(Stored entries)
•••••
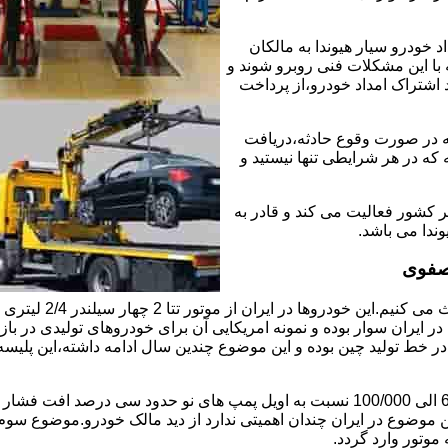
خودرو سیار هیوندا به مالکان
 با این مشکلات فنی روبرو شوند و
د اشتراک امداد خودرو،از پرداخت
که در صورت وقوع حادثه،دریافت
 که در هر شرایطی تنها نیستید و
ر کشور فعالیت می کند و قادر به
وندا می باشد.
 صفوی
ابتدا راجع به دلیل 
ایران سوار بوده و نمونه امریکایی آن برای خودروهای تولیدی در بازار
ی در خط تولید چین بوده و این موضوع چندین سال ادامه داشته،این پل
موضوع دوم اویل پمپ ضعیف این موتور است و بعد از کارکرد 60/000 الی 100/000 نسبت به 
ین موضوع در ایران چندان اهمیتی ندارد از دید مالک خودرو.موضوع س
وتور وارد گردد.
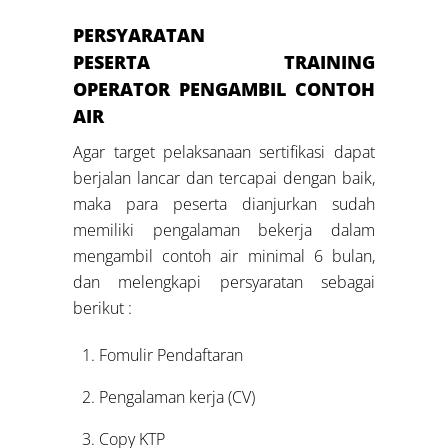
PERSYARATAN
PESERTA
TRAINING
OPERATOR
PENGAMBIL CONTOH
AIR
Agar target pelaksanaan sertifikasi dapat
berjalan lancar dan tercapai dengan baik,
maka para peserta dianjurkan sudah
memiliki pengalaman bekerja dalam
mengambil contoh air minimal 6 bulan,
dan melengkapi persyaratan sebagai
berikut :
Fomulir Pendaftaran
Pengalaman kerja (CV)
Copy KTP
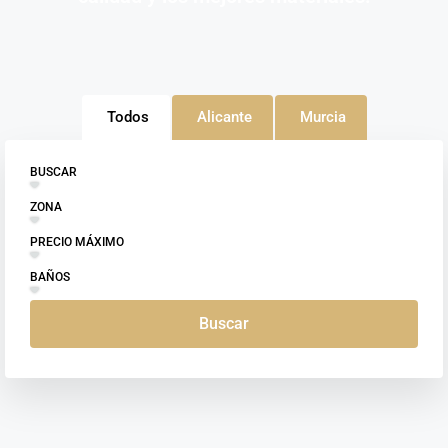
Todos
Alicante
Murcia
BUSCAR
ZONA
PRECIO MÁXIMO
BAÑOS
Buscar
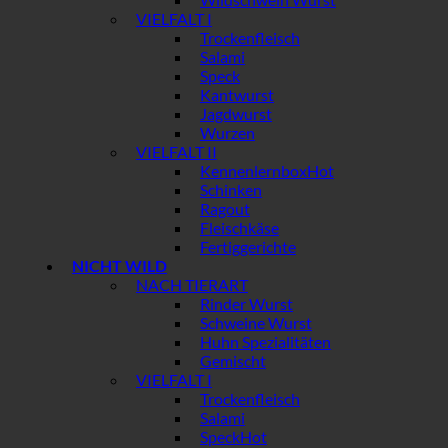
VIELFALT I
Trockenfleisch
Salami
Speck
Kantwurst
Jagdwurst
Wurzen
VIELFALT II
Kennenlernbox
Schinken
Ragout
Fleischkäse
Fertiggerichte
NICHT WILD
NACH TIERART
Rinder Wurst
Schweine Wurst
Huhn Spezialitäten
Gemischt
VIELFALT I
Trockenfleisch
Salami
Speck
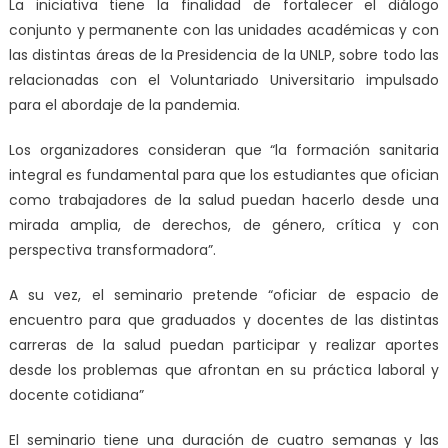
La iniciativa tiene la finalidad de fortalecer el diálogo
conjunto y permanente con las unidades académicas y con
las distintas áreas de la Presidencia de la UNLP, sobre todo las
relacionadas con el Voluntariado Universitario impulsado
para el abordaje de la pandemia.
Los organizadores consideran que “la formación sanitaria
integral es fundamental para que los estudiantes que ofician
como trabajadores de la salud puedan hacerlo desde una
mirada amplia, de derechos, de género, crítica y con
perspectiva transformadora”.
A su vez, el seminario pretende “oficiar de espacio de
encuentro para que graduados y docentes de las distintas
carreras de la salud puedan participar y realizar aportes
desde los problemas que afrontan en su práctica laboral y
docente cotidiana”
El seminario tiene una duración de cuatro semanas y las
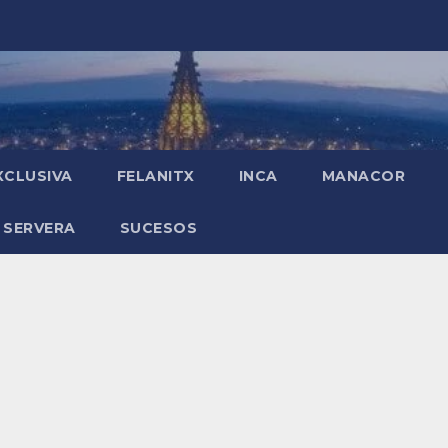
XCLUSIVA
FELANITX
INCA
MANACOR
 SERVERA
SUCESOS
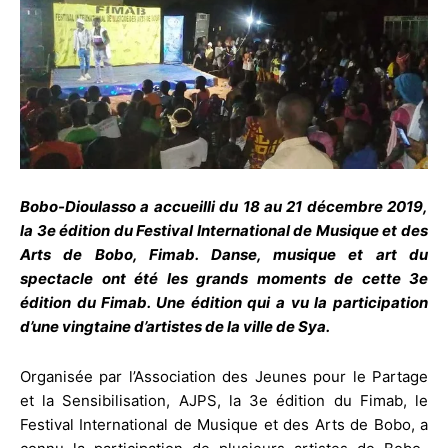
Bobo-Dioulasso a accueilli du 18 au 21 décembre 2019,
la 3e édition du Festival International de Musique et des
Arts de Bobo, Fimab. Danse, musique et art du
spectacle ont été les grands moments de cette 3e
édition du Fimab. Une édition qui a vu la participation
d’une vingtaine d’artistes de la ville de Sya.
Organisée par l’Association des Jeunes pour le Partage
et la Sensibilisation, AJPS, la 3e édition du Fimab, le
Festival International de Musique et des Arts de Bobo, a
•••••
## HOW TO COMPLETE THIS TASK
How many lines in the records above hold the word "distintas"? Give only the number.

## THE COMPLETED TASK
2